Ina Opperman

By Ina Opperman

Business Journalist

Economic activity in South Africa at lowest level in a year – BETI

Despite the growing number of industries becoming more resilient in recent months, the economy has failed to build the needed momentum.

Economic activity in South Africa has declined to its lowest level in a year, due to ever-present rolling blackouts, elevated interest rates, a lacklustre job market and low confidence levels.

The BankservAfrica Economic Transactions Index (BETI) for October fell to its lowest level since November 2022, spelling bad news for the South African economy in the fourth quarter.

The standardised nominal value of transactions cleared through BankservAfrica in October 2023 decreased to R1.216 trillion from September’s R1.248 trillion, while the number of transactions increased to an all-time high of 156.6 million compared to 152.2 million in August 2023.

“Reaching an index level of 131.0, lower than the revised 133.5 reported in September 2023 and only 0.1% higher compared to a year ago, these concerning figures suggest 2023 will not end on a high note for the economy,” says Shergeran Naidoo, head of stakeholder engagement at BankservAfrica.

The BETI already signalled that the economy lost momentum in the third quarter in previous months and October’s reading confirms that the moderation continued into the fourth quarter.

ALSO READ: Economy lost momentum again in third quarter – BETI

BETI declined in second half or the year

“Although economic activity surprisingly increased during the first half of the year, a growing number of indicators point to a lacklustre second half,” Elize Kruger, an independent economist, says.
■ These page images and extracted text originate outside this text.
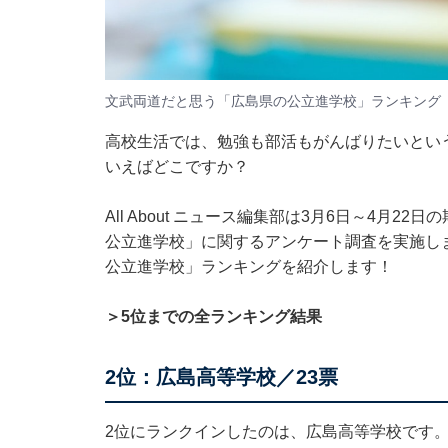
文武両道だと思う「広島県の公立進学校」ランキング
高校生活では、勉強も部活もがんばりたいとい
いえばどこですか？
All About ニュース編集部は3月6日～4月2
公立進学校」に関するアンケート調査を実施し
公立進学校」ランキングを紹介します！
＞5位までの全ランキング結果
2位：広島高等学校／23票
2位にランクインしたのは、広島高等学校です。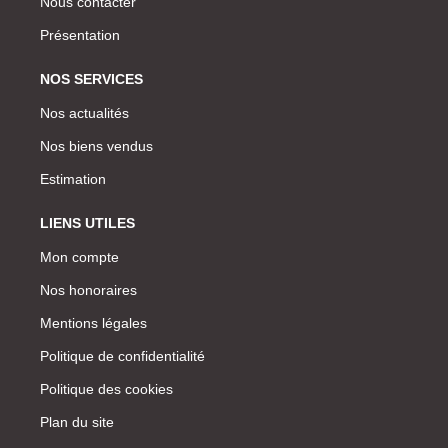
Nous contacter
Présentation
NOS SERVICES
Nos actualités
Nos biens vendus
Estimation
LIENS UTILES
Mon compte
Nos honoraires
Mentions légales
Politique de confidentialité
Politique des cookies
Plan du site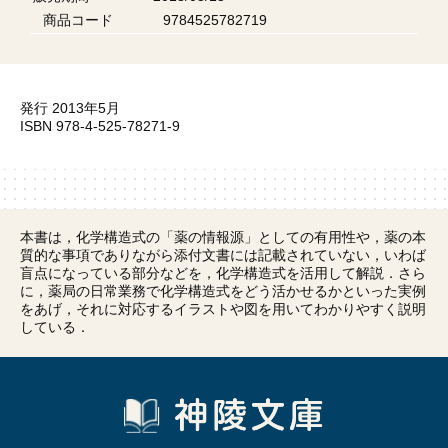
商品コード
9784525782719
発行 2013年5月
ISBN 978-4-525-78271-9
本書は，化学構造式の「薬の情報源」としての有用性や，薬の本
質的な事項でありながら添付文書には記載されていない，いわば
盲点になっている部分などを，化学構造式を活用して解説．さら
に，薬局の日常業務で化学構造式をどう活かせるかといった実例
をあげ，それに対応するイラストや図を用いてわかりやすく説明
している．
Inflation started to increase again in August, driven by renewed pressure on the rand exchange rate, with negative consequences for the prices of imported goods and notable fuel price hikes. However, the international oil price subsided notably in recent weeks, which should result in a reversal of the bulk of the recent fuel price hikes, she says.

“Still, inflation remains at levels somewhat above the mid-point of the South African Reserve Bank’s 3-6% target band and as such, interest rates are forecast to remain at current elevated levels for some months to come.”

Kruger warns that there are already clear signs of stress among households, with data showing household credit continued to reflect the impact of weaker household finances, higher interest rates, fragile consumer confidence and cautiousness among lenders.

“The unwelcome spike in consumer inflation, from 4.8% in August to 5.4% in September and a forecast of 5.7% for October, does not bode well for the BETI in real terms.”

ALSO READ: Unlikely that slightly improved BETI signals economic recovery

All indicators confirm decreased economic activity

All other indicators based on recently announced data generally confirm the decline in economic activity in October:

  • The S&P Global South Africa Purchasing Managers’ Index (PMI) slipped further in October to an index level of 48.9.
  • The Absa Purchasing Managers’ Index subsided to 45.4, remaining below the neutral 50-level for the ninth consecutive month, confirming ongoing strain in the manufacturing sector.
  • New vehicle sales retreated further as declining business confidence and reduced disposable income impacted buyers. According to Naamsa, 45,460 cars and commercial vehicles were sold in October, 1.1% lower than a year earlier.

A comparison of the average value of transactions cleared through BankservAfrica for the different payment streams included in the BETI for the three months to October 2023 compared to the same period a year ago, reveals interesting trends, Kruger says.

“The ongoing growth in online sales will likely feature again in this year’s Black Friday shopping, with online purchases expected to perform well.”

As the economy gradually migrates towards digital, instant payments, the average value of transactions measured in the BETI is expected to decline over time.